PASSAGE PROVIDED:
◇ ◇ ◇ ◇ ◇
Before the 2023 census, Geraldine had a smaller boundary, covering 3.12 km2. Using that boundary, Geraldine had a population of 2,706 at the 2018 New Zealand census, an increase of 306 people (12.8%) since the 2013 census, and an increase of 309 people (12.9%) since the 2006 census. There were 1,173 households, comprising 1,254 males and 1,449 females, giving a sex ratio of 0.87 males per female. The median age was 48.6 years (compared with 37.4 years nationally), with 498 people (18.4%) aged under 15 years, 357 (13.2%) aged 15 to 29, 1,068 (39.5%) aged 30 to 64, and 786 (29.0%) aged 65 or older.

Ethnicities were 94.7% European/Pākehā, 7.2% Māori, 1.0% Pasifika, 2.3% Asian, and 1.6% other ethnicities. People may identify with more than one ethnicity.
◇ ◇ ◇ ◇ ◇
ENTRIES SUPPLIED:
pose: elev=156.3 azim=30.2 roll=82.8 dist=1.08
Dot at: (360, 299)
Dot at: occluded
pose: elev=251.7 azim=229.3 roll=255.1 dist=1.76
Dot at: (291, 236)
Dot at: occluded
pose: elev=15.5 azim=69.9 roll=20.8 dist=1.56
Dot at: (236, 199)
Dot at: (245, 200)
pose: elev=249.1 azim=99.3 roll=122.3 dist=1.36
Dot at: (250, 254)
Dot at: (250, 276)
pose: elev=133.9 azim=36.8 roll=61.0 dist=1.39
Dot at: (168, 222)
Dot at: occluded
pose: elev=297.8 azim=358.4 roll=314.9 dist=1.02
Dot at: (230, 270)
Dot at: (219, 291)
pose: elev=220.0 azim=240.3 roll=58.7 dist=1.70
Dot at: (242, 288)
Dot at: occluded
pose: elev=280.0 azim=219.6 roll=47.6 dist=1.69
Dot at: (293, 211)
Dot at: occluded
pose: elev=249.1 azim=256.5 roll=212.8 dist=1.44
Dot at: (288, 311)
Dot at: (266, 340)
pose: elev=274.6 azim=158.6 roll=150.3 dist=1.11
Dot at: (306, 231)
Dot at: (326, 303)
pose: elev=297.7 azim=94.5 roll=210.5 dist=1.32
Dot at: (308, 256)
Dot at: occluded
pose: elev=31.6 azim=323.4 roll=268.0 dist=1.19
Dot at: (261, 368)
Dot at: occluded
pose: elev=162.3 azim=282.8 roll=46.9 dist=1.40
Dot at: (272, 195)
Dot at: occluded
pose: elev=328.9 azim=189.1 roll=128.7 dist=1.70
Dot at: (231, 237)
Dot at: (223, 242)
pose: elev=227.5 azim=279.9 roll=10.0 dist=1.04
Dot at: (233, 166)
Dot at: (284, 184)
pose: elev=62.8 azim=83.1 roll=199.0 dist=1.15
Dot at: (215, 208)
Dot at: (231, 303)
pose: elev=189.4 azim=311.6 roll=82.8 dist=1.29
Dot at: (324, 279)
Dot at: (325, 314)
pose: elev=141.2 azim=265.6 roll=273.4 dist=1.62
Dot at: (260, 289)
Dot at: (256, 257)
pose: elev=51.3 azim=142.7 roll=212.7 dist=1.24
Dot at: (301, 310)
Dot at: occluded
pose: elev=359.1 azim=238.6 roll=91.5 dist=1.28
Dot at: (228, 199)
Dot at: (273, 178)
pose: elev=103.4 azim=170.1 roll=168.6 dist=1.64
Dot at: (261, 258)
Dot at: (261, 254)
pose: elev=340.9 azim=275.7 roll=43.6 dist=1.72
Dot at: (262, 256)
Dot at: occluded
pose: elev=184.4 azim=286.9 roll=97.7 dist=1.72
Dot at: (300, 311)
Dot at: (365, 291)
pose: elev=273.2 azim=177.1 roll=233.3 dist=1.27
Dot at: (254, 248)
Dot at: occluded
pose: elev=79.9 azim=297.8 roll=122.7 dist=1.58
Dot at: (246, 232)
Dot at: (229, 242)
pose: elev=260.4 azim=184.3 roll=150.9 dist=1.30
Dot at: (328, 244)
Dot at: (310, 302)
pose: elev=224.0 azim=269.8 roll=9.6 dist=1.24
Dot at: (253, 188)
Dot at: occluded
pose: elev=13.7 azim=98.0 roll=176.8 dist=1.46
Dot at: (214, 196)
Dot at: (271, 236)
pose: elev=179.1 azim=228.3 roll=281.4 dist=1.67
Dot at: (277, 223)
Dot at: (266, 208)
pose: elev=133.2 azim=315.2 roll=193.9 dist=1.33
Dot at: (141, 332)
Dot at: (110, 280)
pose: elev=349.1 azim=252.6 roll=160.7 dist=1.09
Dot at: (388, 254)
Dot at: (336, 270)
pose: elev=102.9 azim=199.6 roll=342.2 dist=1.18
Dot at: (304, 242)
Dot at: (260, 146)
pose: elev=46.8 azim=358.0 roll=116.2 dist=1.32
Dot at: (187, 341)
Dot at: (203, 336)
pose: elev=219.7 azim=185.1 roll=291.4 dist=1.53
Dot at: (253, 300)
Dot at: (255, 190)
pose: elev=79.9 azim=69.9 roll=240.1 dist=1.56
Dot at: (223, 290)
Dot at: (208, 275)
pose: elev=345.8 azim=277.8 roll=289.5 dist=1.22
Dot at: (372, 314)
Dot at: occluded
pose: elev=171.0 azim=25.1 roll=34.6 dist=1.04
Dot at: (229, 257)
◇ ◇ ◇ ◇ ◇
WHAT YOU WILL DO:
1. Answer these questions from the passage on Geraldine's population:
(a) How many households were there in Geraldine at the 2018 census?
(b) What was the median age in Geraldine?
(c) What percentage of people were Māori?
2. Write a continuation of the passage on Geraldine's population, picking up after its final sentence.
The entries are separate material and have no connection to the passage on Geraldine's population.

ANSWERS FOR EACH ITEM:
1.
(a) 1,173
(b) 48.6 years
(c) 7.2%

2.
The percentage of people born overseas was 16.2, compared with 27.1% nationally.

Although some people chose not to answer the census's question about religious affiliation, 48.8% had no religion, 41.0% were Christian, 0.1% had Māori religious beliefs, 0.1% were Hindu, 0.2% were Buddhist and 1.2% had other religions.

Of those at least 15 years old, 324 (14.7%) people had a bachelor's or higher degree, and 543 (24.6%) people had no formal qualifications. The median income was $27,400, compared with $31,800 nationally. 297 people (13.5%) earned over $70,000 compared to 17.2% nationally. The employment status of those at least 15 was that 939 (42.5%) people were employed full-time, 354 (16.0%) were part-time, and 42 (1.9%) were unemployed.

In 1951, the population of Geraldine was 1080 people. This increased to 1640 people in 1956 and 1832 people in 1961.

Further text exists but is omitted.